One cold winter spell, Mr. Calvin came out to work on the old milk machine, and brought his boys with him. We took down to our fort along the dry creek, and on the way back, he decided he was going to walk across the frozen pit. He didn’t make it far. We fished him out and brought him into the milk barn. Dad took a hose to him and washed him down. By this time, he was about frozen, clean but still stinking to high heaven. Dad carried him to the house and handed off to Mom who stripped him and wrapped him in a blanket and put him near the kerosene floor furnace to warm up. She hung his clothes on a fold-up rack over the furnace to dry.
This was the first and last time Calvin brought the boys out. I do know his wife wasn’t happy with the odor when they got home. The manure may have been washed off, but the odor still remained.
On the home front with the Hooligans, Problem Child Patches has figured out how to outfox the under-ground fence. It starts vibrating 10 feet from the line, so she bounces back and toward the line until she overwhelms the battery recycling just long enough to get out. When I get home, she is laying in the ditch in front of the house. I unload everything out of my truck while she is impatiently barking at me to let her back in. She also did something she hasn’t done since she was a pup; turning the faucet on the front of the house to get a drink. Only she doesn’t turn it back off. I was hoping that it was only on for a short time, however my meter reader left me a card on the front door that I had a big jump in water usage this time. I used over 6,900 gallons this time, and needed to check for a leak. She must have turned it on the afternoon before and it ran all night and most of the next day.
A musician/author friend of mine Cabot Barden let me sit in on his recording session at Fame Recoding studios in Muscle Shoals. It was very interesting learning how a song is put together especially with one artist playing all of the instruments.
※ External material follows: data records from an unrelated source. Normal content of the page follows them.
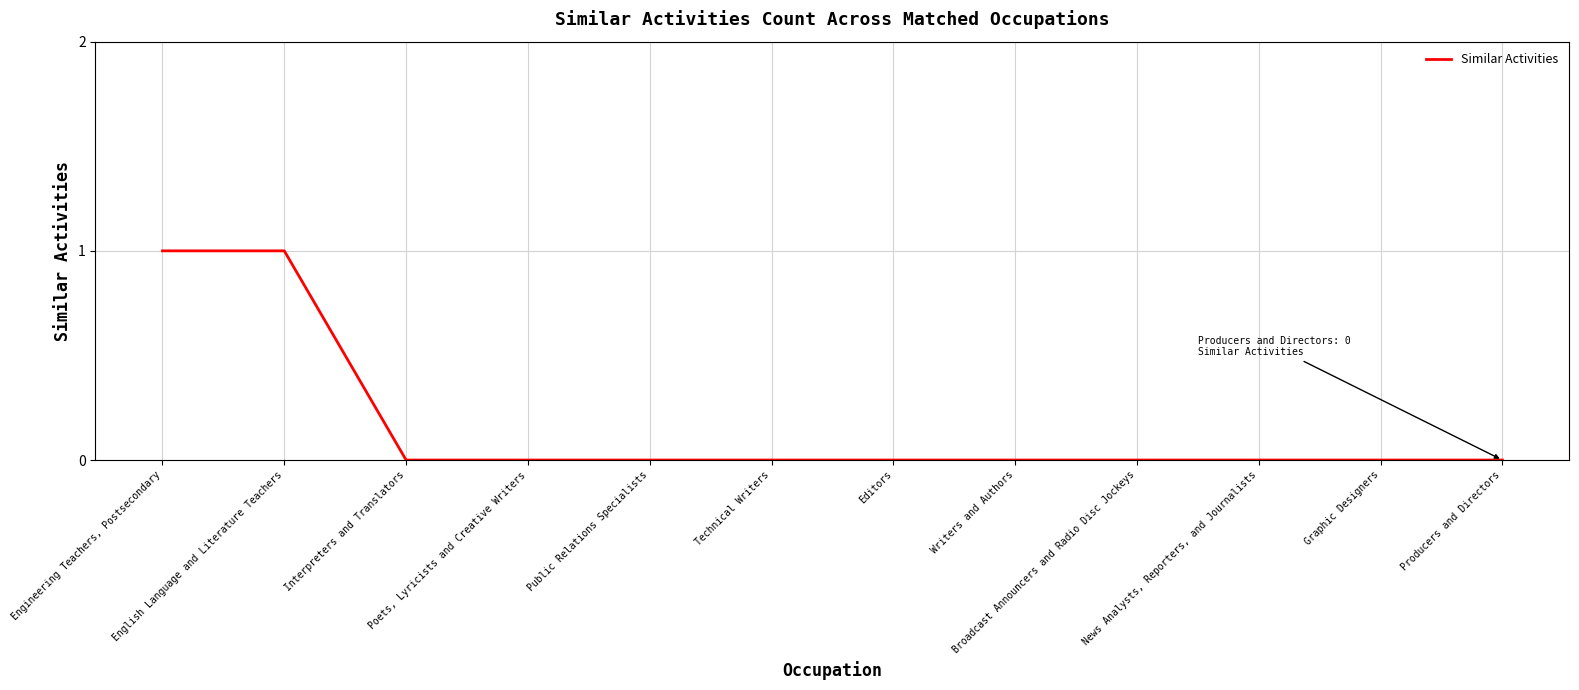

How many lines are shown in the chart?

1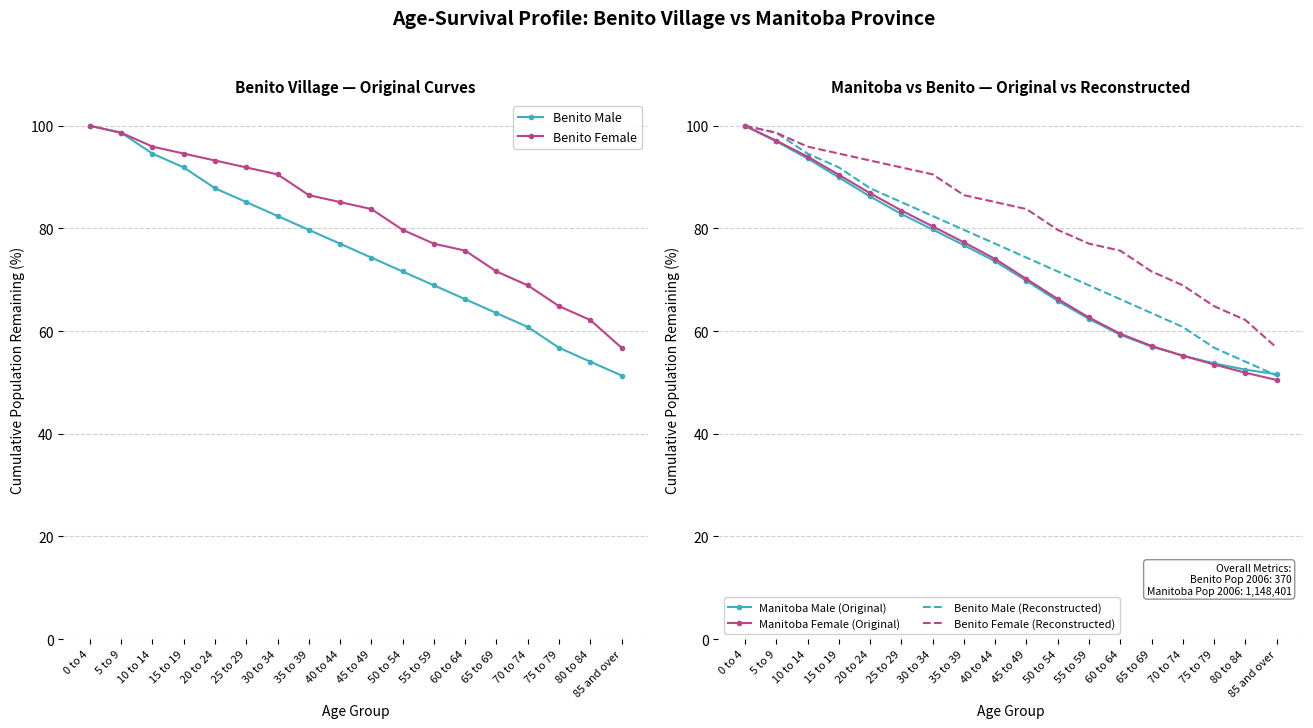

True or false: Benito Male (Reconstructed) and Benito Male cross at least once.

False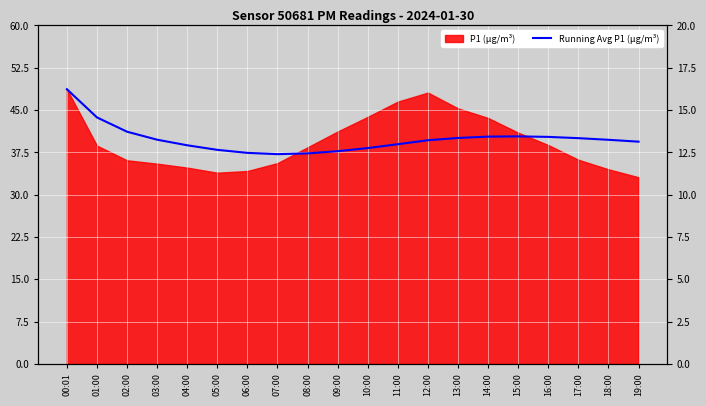

What position from the left is 12:00?

13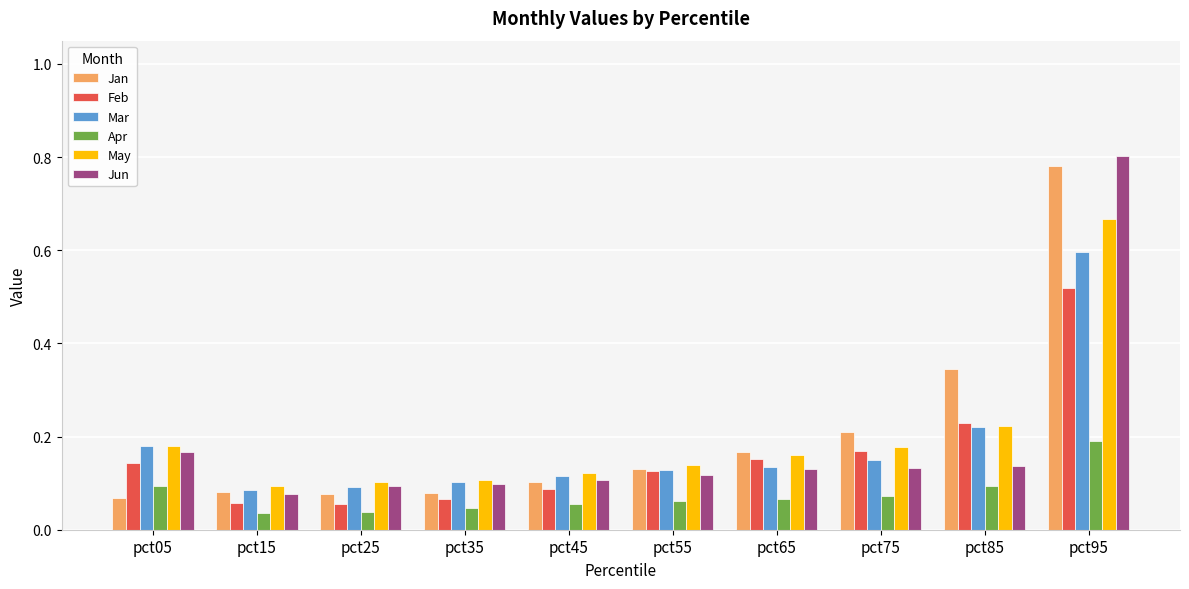

Which category has the highest value in the Jan series?

pct95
As I set in the control room overlooking the studio, my mind wandered to some of the greats that recorded there: Aretha Franklin, Duane Allman, Arthur Alexander, Etta James, Clarence Carter, Lou Rawls, Donny Osmond, Candi Staton, Little Richard, Bobbie Gentry, Paul Anka, Otis Redding, Drive by Truckers, Jason Isbell & the 400 unit, Travis Wammack, The Dell Rays, Terri Gibbs, The Osmonds, Billy Joe Royal, Lobo, Alabama, The Blind Boys of Alabama, Shenandoah, Andy Williams, Mac Davis, Larry Gatlin & The Gatlin Brothers, Dobie Gray, Wayne Newton, Liza Minnelli, Tom Jones, Wet Wiilie, Wilson Pickett, Jerry Lee Lewis, The Drifters, George Jones, Ray Stevens, Jerry Reed, Billy Ocean, Heartland, Darryl Worley, and Waylon Jennings among others.
Rick Hall, the founder of Fame, died earlier this month. His funeral as expected was a great musical sendoff. I was in the second week of bronchitis and didn’t get to attend. I photographed Mr. Hall at three events, a benefit for the Fame Girls Ranch, a meet and greet at the Alabama Music Hall of Fame, and his autobiography signing.
We had a nice warm clear day between the two snow events we had, and I took the opportunity to drive over to Wheeler National Wildlife Refuge. I finally was able to see three of the twenty plus whooping cranes overwintering.